Ich weiß heute nicht mehr, warum mein Studienfreund Berthold das Poster mit Barth und dem Glaubenssatz „Es wird regiert!“ ausgerechnet an der Decke aufgehängt hatte. Aber es war genau der richtige Ort. Ich lag da ein paar Mal auf der Couch unter dieser Zusage.

Gottseidank: Es gibt den Himmel. Gottseidank: Ich liege unter seinem Schutz. Gottseidank: Meine Zeit steht in seinen Händen! Gottseidank: Mein Leben ist in seiner Hand. Die ganze Welt ist in seiner Hand.

 

III.
Believing – Es geht um ein Glauben, um unseren Glauben.

1.
Paulus lehrte die Gemeinde in Thessaloniki bestimmte Dinge. „Jesus lehrte seine Jünger wesentliche Dinge. Sie sollten das Evangelium zu den Menschen bringen, Glauben stärken, das Gottesreich ausweiten. Sie sollten Kranken heilen, Schwache segnen, Menschen von belastendenden und verletzenden Kräften lösen. Und sie sollten das Zeugnis materieller Bescheidenheit leben, sollten Gastfreundschaft in Anspruch nehmen.“ (Martin Schleske, WerkZeuge, 18.2.)

Doch als erstes ist bei beiden, bei Jesus und Paulus von etwas Wichtigerem die Rede. Es heißt in Mk 3,14: „Und Jesus setzte zwölf ein, die er auch Apostel nannte, dass sie bei ihm sein sollten“. Und es heißt in 1 Kor 1,9: „Gott ist treu, durch den ihr berufen seid zur Gemeinschaft seines Sohnes Jesus Christus, unseres Herrn.“

Es geht im Christentum um die Gemeinschaft mit Jesus, mit Gott, mit dem Heiligen Geist. Und deshalb geht es im Christentum um ein bestimmtes Believing. Es geht um die Frage: Mit welchem Gott darf ich leben? Was darf ich im Glauben wissen und leben?

2.
Es gibt dazu wertvolle Antworten im 1 Thessalonicherbrief. Ich lese uns die Aussagen langsam vor:

Gott ist unser Vater (1,1). – Jesus ist der Herr (1,1)

Dahinter steht der Kern des christlichen Gottesglaubens: Gott ist in Jesus Mensch geworden. Der Schöpfer der Welt, der Gott Abrahams, Isaaks und Jakobs; der Gott Moses; der Gott Davids hat sich in Jesus Christus geoutet.

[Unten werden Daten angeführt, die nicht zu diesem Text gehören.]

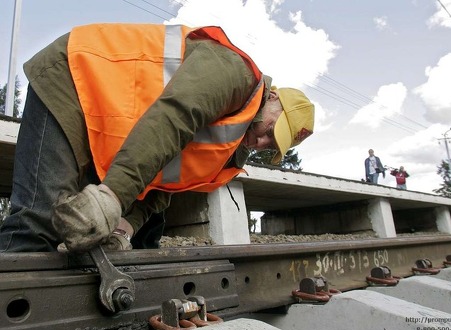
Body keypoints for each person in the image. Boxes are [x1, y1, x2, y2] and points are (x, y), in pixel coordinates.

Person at [0, 23, 315, 253]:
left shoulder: (231, 149)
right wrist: (111, 197)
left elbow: (167, 183)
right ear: (272, 97)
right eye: (271, 132)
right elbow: (172, 118)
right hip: (74, 76)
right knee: (39, 223)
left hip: (105, 118)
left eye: (272, 146)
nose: (262, 144)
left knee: (99, 236)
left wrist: (127, 225)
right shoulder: (235, 72)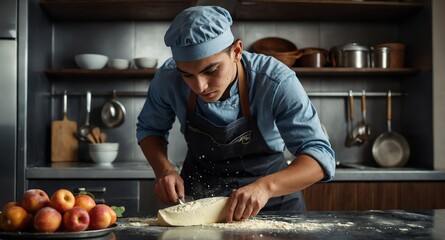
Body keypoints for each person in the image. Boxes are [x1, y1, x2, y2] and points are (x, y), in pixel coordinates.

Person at [136, 5, 335, 223]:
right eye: (187, 75)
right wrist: (164, 170)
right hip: (200, 203)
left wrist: (265, 187)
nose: (200, 86)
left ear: (237, 52)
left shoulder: (275, 81)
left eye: (210, 70)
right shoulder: (168, 78)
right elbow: (150, 129)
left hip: (273, 203)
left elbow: (320, 156)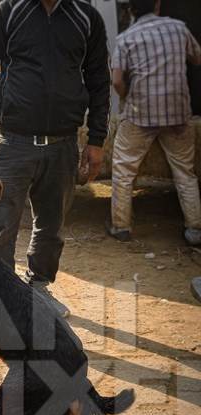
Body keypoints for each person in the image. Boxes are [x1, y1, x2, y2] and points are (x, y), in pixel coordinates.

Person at [0, 0, 110, 317]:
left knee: (51, 226)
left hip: (63, 145)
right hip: (13, 143)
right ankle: (2, 299)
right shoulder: (9, 11)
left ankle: (39, 289)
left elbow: (100, 80)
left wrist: (97, 140)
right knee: (2, 224)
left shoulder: (86, 18)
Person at [108, 0, 201, 244]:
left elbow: (116, 80)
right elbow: (197, 58)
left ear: (130, 10)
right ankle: (195, 230)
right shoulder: (179, 28)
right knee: (185, 173)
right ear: (157, 5)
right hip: (179, 115)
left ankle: (121, 227)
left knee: (123, 170)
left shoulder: (126, 38)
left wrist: (127, 97)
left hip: (141, 115)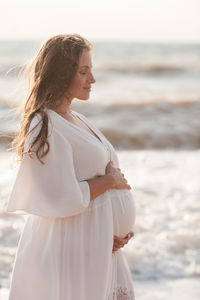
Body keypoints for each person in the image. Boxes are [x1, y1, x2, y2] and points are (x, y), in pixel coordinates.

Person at [6, 34, 136, 300]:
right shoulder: (45, 125)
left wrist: (106, 231)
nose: (92, 79)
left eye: (91, 70)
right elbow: (61, 197)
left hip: (90, 242)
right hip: (67, 248)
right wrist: (110, 181)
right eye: (83, 71)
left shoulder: (75, 118)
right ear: (62, 74)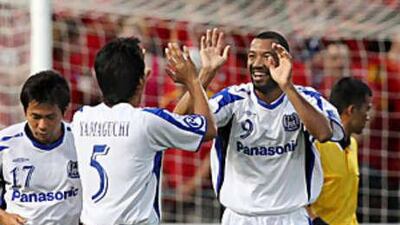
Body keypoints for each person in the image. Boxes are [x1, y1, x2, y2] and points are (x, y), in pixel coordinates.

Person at [174, 29, 344, 225]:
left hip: (290, 217)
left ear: (283, 60)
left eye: (266, 57)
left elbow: (324, 133)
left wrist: (287, 86)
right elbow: (178, 122)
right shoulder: (233, 100)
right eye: (252, 56)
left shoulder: (306, 99)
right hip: (239, 217)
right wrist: (204, 75)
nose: (256, 64)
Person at [71, 37, 217, 225]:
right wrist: (193, 80)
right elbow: (208, 129)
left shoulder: (82, 118)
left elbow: (164, 126)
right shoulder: (146, 122)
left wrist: (205, 75)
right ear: (143, 80)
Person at [0, 70, 81, 225]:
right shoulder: (4, 144)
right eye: (35, 117)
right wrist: (3, 217)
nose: (42, 126)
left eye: (50, 117)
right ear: (25, 112)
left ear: (64, 112)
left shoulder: (80, 141)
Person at [307, 77, 372, 225]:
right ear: (352, 110)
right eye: (366, 109)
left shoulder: (353, 144)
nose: (368, 117)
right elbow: (297, 199)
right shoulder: (317, 147)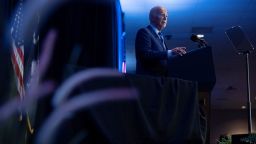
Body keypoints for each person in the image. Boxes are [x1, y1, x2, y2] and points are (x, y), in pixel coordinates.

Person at [135, 6, 187, 76]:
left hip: (161, 81)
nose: (165, 18)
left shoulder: (160, 37)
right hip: (149, 80)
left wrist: (175, 56)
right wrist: (170, 52)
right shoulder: (144, 32)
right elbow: (145, 54)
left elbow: (162, 59)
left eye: (166, 16)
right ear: (152, 17)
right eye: (162, 15)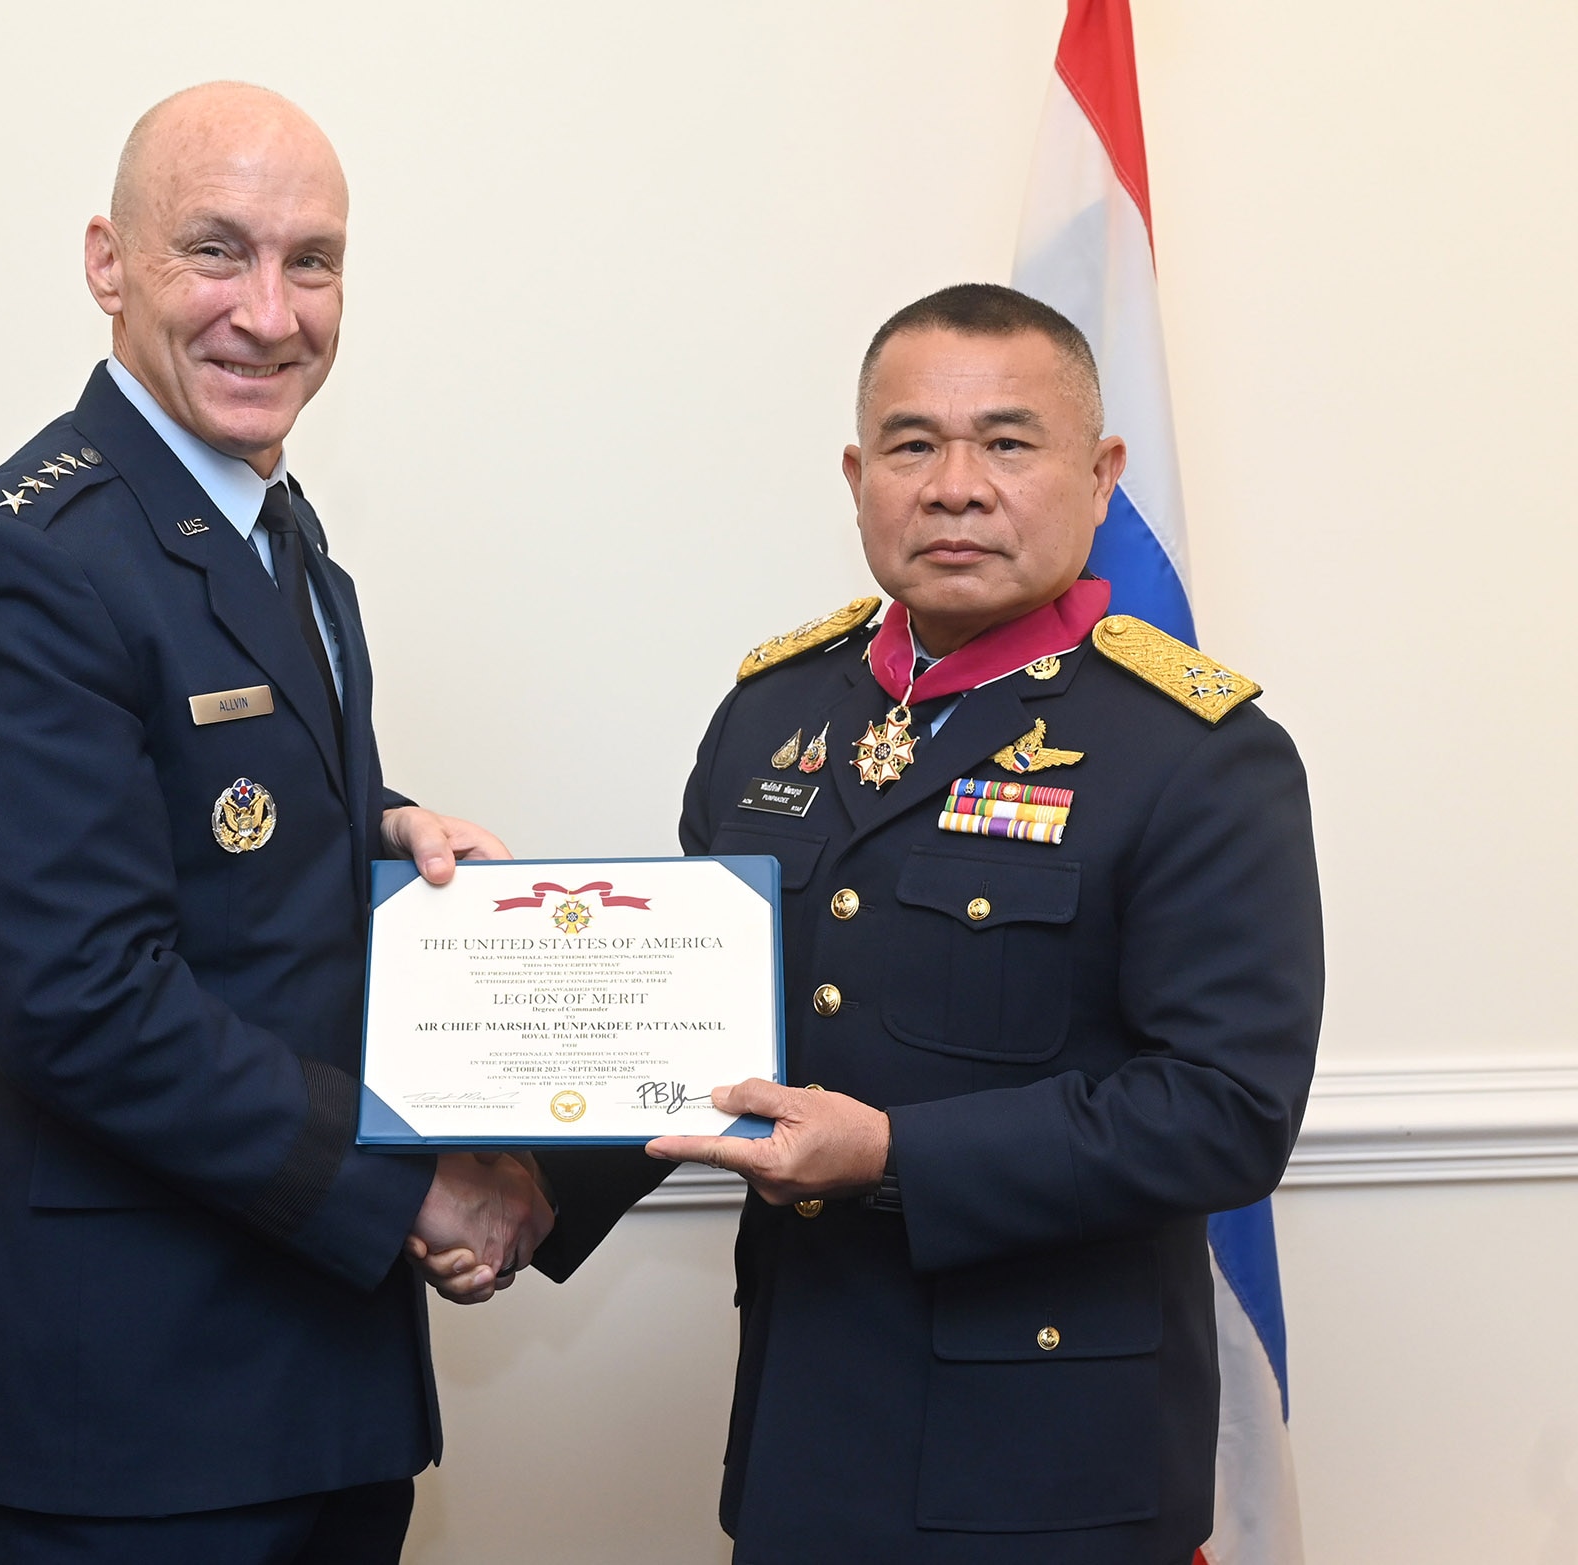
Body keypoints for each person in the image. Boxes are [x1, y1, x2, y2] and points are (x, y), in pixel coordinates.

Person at [529, 284, 1324, 1564]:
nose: (954, 485)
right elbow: (688, 1027)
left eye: (1007, 443)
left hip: (1051, 1466)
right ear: (856, 475)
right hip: (802, 1433)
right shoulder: (769, 715)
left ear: (1101, 472)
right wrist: (517, 1195)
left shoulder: (1195, 754)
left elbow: (1223, 1110)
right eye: (911, 444)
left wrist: (893, 1153)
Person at [0, 83, 551, 1563]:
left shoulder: (280, 538)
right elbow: (78, 996)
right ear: (107, 264)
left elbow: (208, 827)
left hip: (310, 1379)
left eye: (311, 260)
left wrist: (374, 832)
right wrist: (417, 1188)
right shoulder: (27, 562)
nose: (271, 311)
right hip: (121, 1414)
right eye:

Wir sind von Gott erwählt, geliebt und berufen in sein Reich (1,1; 1,12). – Der Vater hat Jesus von Toten auferweckt (1,10). – Der Herr wird herabkommen vom Himmel (4,16). – Gott ist der Gott des Friedens, er wird uns bewahren und durchbringen (5,23). – Gott ist treu. Alles, was er verheißen hat, wird er auch tun (5,24).

Mit diesem Gott dürfen wir leben! Mit diesen Gewissheiten dürfen wir leben! In diesem Vertrauen dürfen wir unser Leben leben! Gottseidank! Halleluja!